Elle voit bien l’ayurvéda et le yoga s’inscrire dans la médecine intégrative, née aux États-Unis dans les années 1990, et que l’on aborde de plus en plus, en Europe. Plusieurs systèmes de soins ou de santé se rassemblent ici pour prendre en charge les patients dans un cadre multidimensionnel, psychologique, affectif, cognitif… en bref, holistique. « Cette médecine intégrative, unique et individuelle, est une porte qui va permettre aux médecines alternatives et complémentaires d’entrer un peu plus à l’hôpital », espère cette professionnelle qui, au rôle curatif et palliatif des infirmiers, aimerait voir rendue plus visible leur place dans la prévention.
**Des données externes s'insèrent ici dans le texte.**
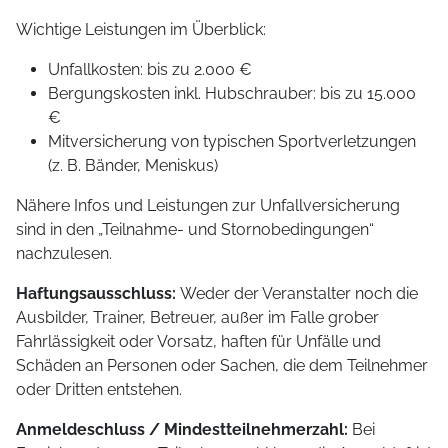
Wichtige Leistungen im Überblick:
Unfallkosten: bis zu 2.000 €
Bergungskosten inkl. Hubschrauber: bis zu 15.000
€
Mitversicherung von typischen Sportverletzungen
(z. B. Bänder, Meniskus)
Nähere Infos und Leistungen zur Unfallversicherung
sind in den „Teilnahme- und Stornobedingungen“
nachzulesen.
Haftungsausschluss:
Weder der Veranstalter noch die
Ausbilder, Trainer, Betreuer, außer im Falle grober
Fahrlässigkeit oder Vorsatz, haften für Unfälle und
Schäden an Personen oder Sachen, die dem Teilnehmer
oder Dritten entstehen.
Anmeldeschluss / Mindestteilnehmerzahl:
Bei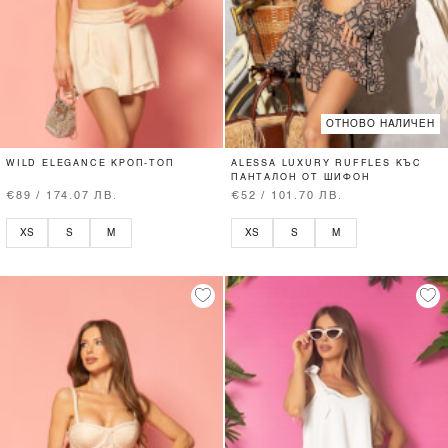
ОТНОВО НАЛИЧЕН
WILD ELEGANCE КРОП-ТОП
ALESSA LUXURY RUFFLES КЪС
ПАНТАЛОН ОТ ШИФОН
€89 / 174.07 ЛВ.
€52 / 101.70 ЛВ.
XS
S
M
XS
S
M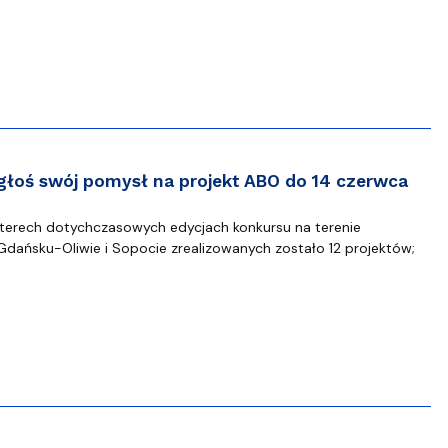
ablony
entów
Centrum Wsparcia Psychologicznego UG
zgłoś swój pomysł na projekt ABO do 14 czerwca
terech dotychczasowych edycjach konkursu na terenie
ańsku-Oliwie i Sopocie zrealizowanych zostało 12 projektów;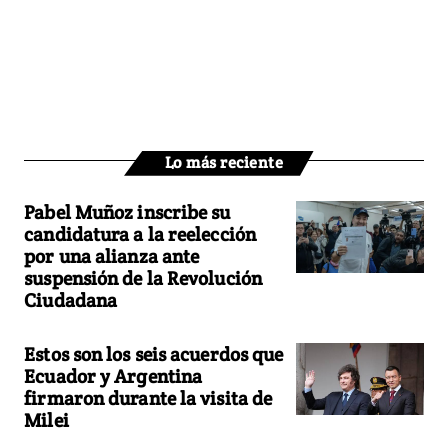
Lo más reciente
Pabel Muñoz inscribe su
candidatura a la reelección
por una alianza ante
suspensión de la Revolución
Ciudadana
Estos son los seis acuerdos que
Ecuador y Argentina
firmaron durante la visita de
Milei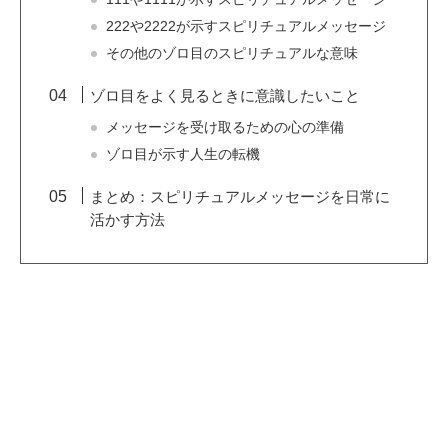
222や2222が示すスピリチュアルメッセージ
その他のゾロ目のスピリチュアルな意味
ゾロ目をよく見るときに意識したいこと
メッセージを受け取るための心の準備
ゾロ目が示す人生の転機
まとめ：スピリチュアルメッセージを日常に
活かす方法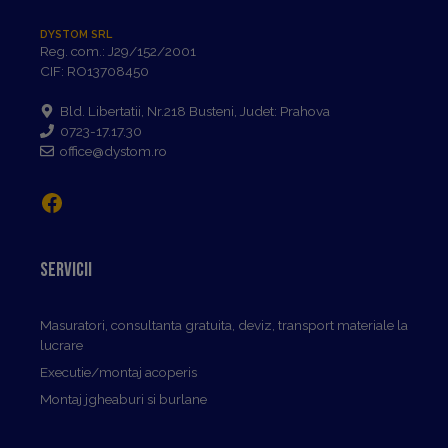
DYSTOM SRL
Reg. com.: J29/152/2001
CIF: RO13708450
Bld. Libertatii, Nr.218 Busteni, Judet: Prahova
0723-17.17.30
office@dystom.ro
Facebook
Servicii
Masuratori, consultanta gratuita, deviz, transport materiale la
lucrare
Executie/montaj acoperis
Montaj jgheaburi si burlane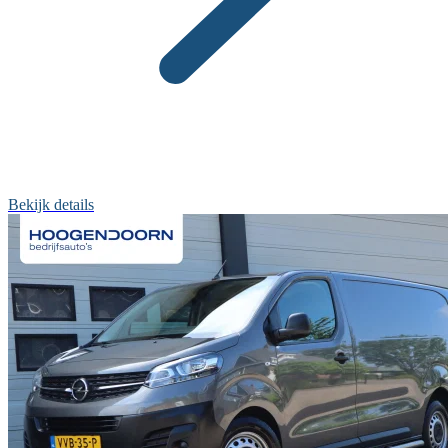
Bekijk details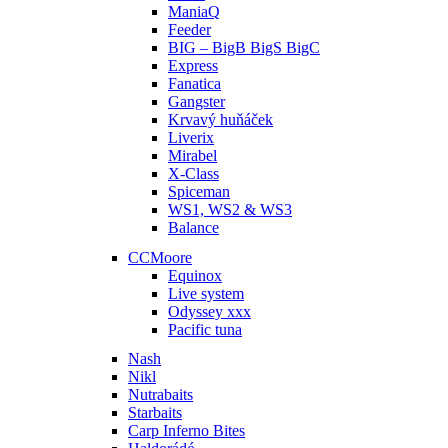
ManiaQ
Feeder
BIG – BigB BigS BigC
Express
Fanatica
Gangster
Krvavý huňáček
Liverix
Mirabel
X-Class
Spiceman
WS1, WS2 & WS3
Balance
CCMoore
Equinox
Live system
Odyssey xxx
Pacific tuna
Nash
Nikl
Nutrabaits
Starbaits
Carp Inferno Bites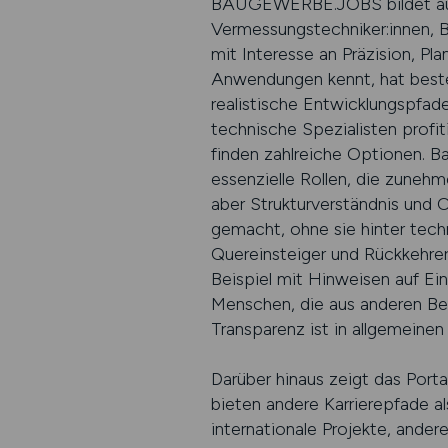
BAUGEWERBE.JOBS bildet auch 
Vermessungstechniker:innen, B
mit Interesse an Präzision, P
Anwendungen kennt, hat beste C
realistische Entwicklungspfade
technische Spezialisten prof
finden zahlreiche Optionen. Ba
essenzielle Rollen, die zunehm
aber Strukturverständnis und
gemacht, ohne sie hinter techn
Quereinsteiger und Rückkehrer
Beispiel mit Hinweisen auf Ein
Menschen, die aus anderen Be
Transparenz ist in allgemein
Darüber hinaus zeigt das Porta
bieten andere Karrierepfade al
internationale Projekte, ander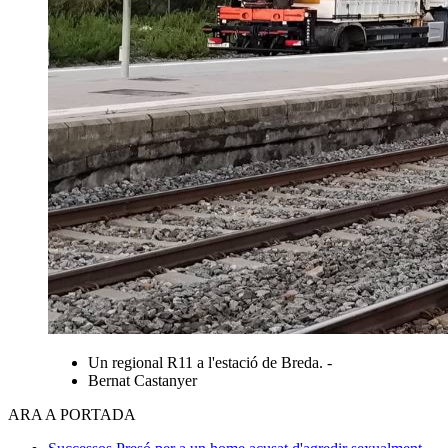
Un regional R11 a l'estació de Breda. -
Bernat Castanyer
ARA A PORTADA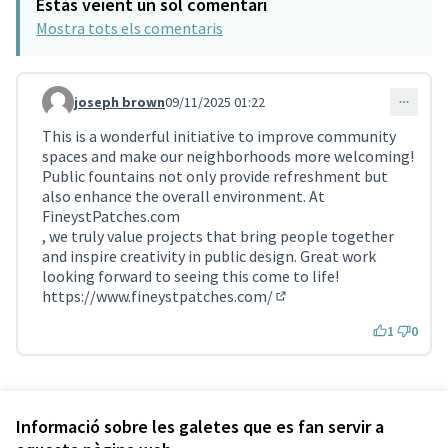
Estàs veient un sol comentari
Mostra tots els comentaris
joseph brown
09/11/2025 01:22
Comentari 4449
This is a wonderful initiative to improve community
spaces and make our neighborhoods more welcoming!
Public fountains not only provide refreshment but
also enhance the overall environment. At
FineystPatches.com
, we truly value projects that bring people together
and inspire creativity in public design. Great work
looking forward to seeing this come to life!
https://www.fineystpatches.com/
(Enllaç extern)
1
0
Referència: SCG-RESU-2023-11-296
Versió 5
(de 5)
veure altres versions
Informació sobre les galetes que es fan servir a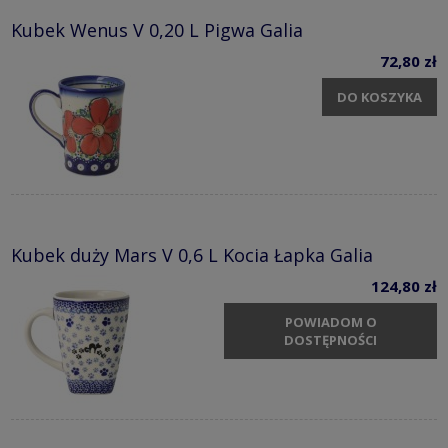
Kubek Wenus V 0,20 L Pigwa Galia
72,80 zł
DO KOSZYKA
Kubek duży Mars V 0,6 L Kocia Łapka Galia
124,80 zł
POWIADOM O
DOSTĘPNOŚCI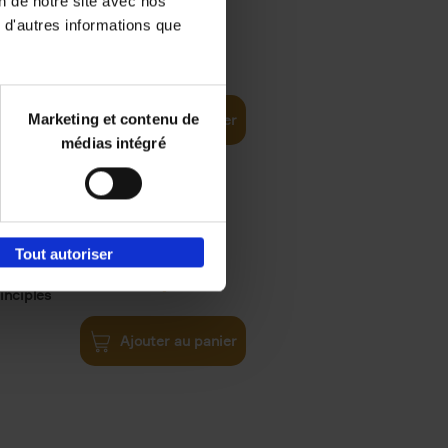
on de notre site avec nos
 d'autres informations que
iness
€
29,
99
(EN)
tal world
Marketing et contenu de
Ajouter au panier
médias intégré
Tout autoriser
€
34,
99
inciples
Ajouter au panier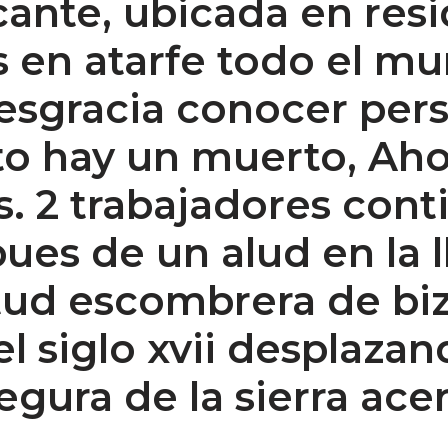
cante, ubicada en res
 en atarfe todo el mun
esgracia conocer per
nto hay un muerto, Ah
as. 2 trabajadores con
es de un alud en la l
ud escombrera de bizk
l siglo xvii desplazan
egura de la sierra ace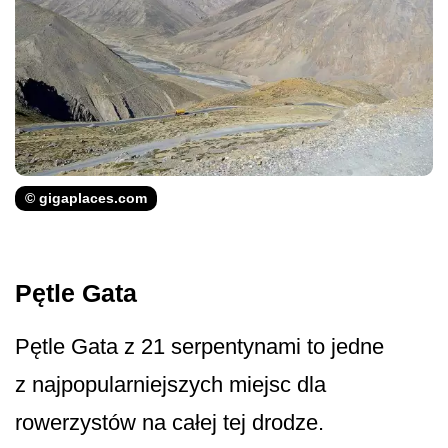
© gigaplaces.com
Pętle Gata
Pętle Gata z 21 serpentynami to jedne
z najpopularni­ejszych miejsc dla
rowerzystów na całej tej drodze.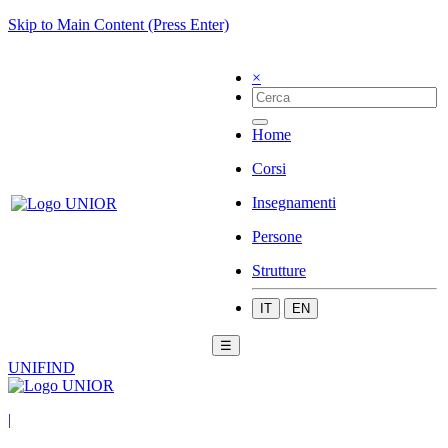
Skip to Main Content (Press Enter)
×
Home
Corsi
Insegnamenti
Persone
Strutture
IT
EN
☰
UNIFIND
|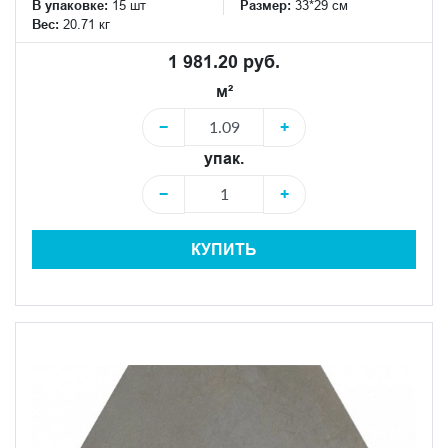
В упаковке:
15 шт
Размер:
33*29 см
Вес:
20.71 кг
1 981.20 руб.
м²
−
+
упак.
−
+
КУПИТЬ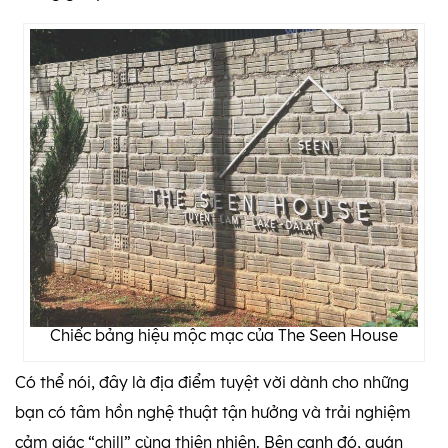
Chiếc bảng hiệu mộc mạc của The Seen House
Có thể nói, đây là địa điểm tuyệt vời dành cho những
bạn có tâm hồn nghệ thuật tận hưởng và trải nghiệm
cảm giác “chill” cùng thiên nhiên. Bên cạnh đó, quán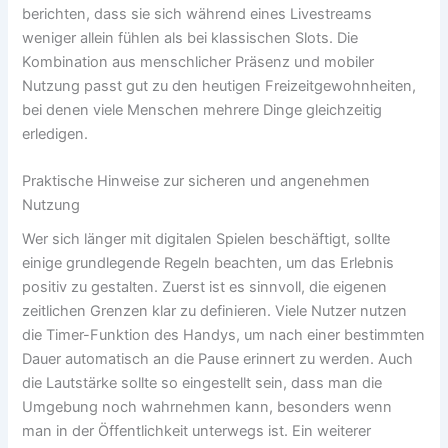
berichten, dass sie sich während eines Livestreams
weniger allein fühlen als bei klassischen Slots. Die
Kombination aus menschlicher Präsenz und mobiler
Nutzung passt gut zu den heutigen Freizeitgewohnheiten,
bei denen viele Menschen mehrere Dinge gleichzeitig
erledigen.
Praktische Hinweise zur sicheren und angenehmen
Nutzung
Wer sich länger mit digitalen Spielen beschäftigt, sollte
einige grundlegende Regeln beachten, um das Erlebnis
positiv zu gestalten. Zuerst ist es sinnvoll, die eigenen
zeitlichen Grenzen klar zu definieren. Viele Nutzer nutzen
die Timer-Funktion des Handys, um nach einer bestimmten
Dauer automatisch an die Pause erinnert zu werden. Auch
die Lautstärke sollte so eingestellt sein, dass man die
Umgebung noch wahrnehmen kann, besonders wenn
man in der Öffentlichkeit unterwegs ist. Ein weiterer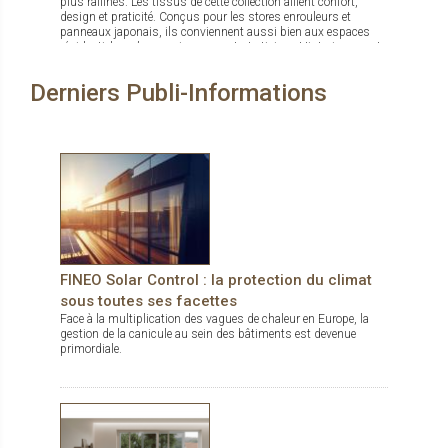
plus raffinés. Les tissus de cette collection allient confort,
design et praticité. Conçus pour les stores enrouleurs et
panneaux japonais, ils conviennent aussi bien aux espaces
résidentiels qu’aux environnements tertiaires. Historiquement
reconnue pour ses textiles techniques offrant contrôle
thermique, gestion de la lumière et intimité, Mermet enrichit
Derniers Publi-Informations
son offre avec la gamme Decorative, qui associe esthétique
soignée et performance. Panama Deco, Impressions, Abu
Dhabi, Oslo, Pentagrama et Riyadh offrent chacun un style
distinct, du naturel apaisant au jacquard affirmé. Cette gamme
propose ainsi bien plus que des solutions fonctionnelles : de
véritables inspirations pour sublimer les intérieurs.
FINEO Solar Control : la protection du climat
sous toutes ses facettes
Face à la multiplication des vagues de chaleur en Europe, la
gestion de la canicule au sein des bâtiments est devenue
primordiale.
Avec l’association Les Amis de l’Oncopole, à Toulouse, sur la base d’un certificat médical et après validation médicale, l’ancienne infirmière thérapeute en ayurvéda intervient auprès de patients par le biais du yoga doux et des massages de bienêtre, en complément de leur traitement. « Nous avons modifié le libellé de notre kakémono, en substituant à ayurvédique, le terme bien-être… », confie-t-elle aussi.
*Diplôme interuniversitaire de pratiques psychocorporelles et santé intégrative. Faculté de médecine université Paris-Saclay.
**Ces massages, originaires du nord de l’Inde réalisés à l’aide de bols Kansu, stimulent la plante des pieds, la paume des mains ou les articulations. Cette technique rééquilibre l’élément feu dans le corps, et le réharmonise.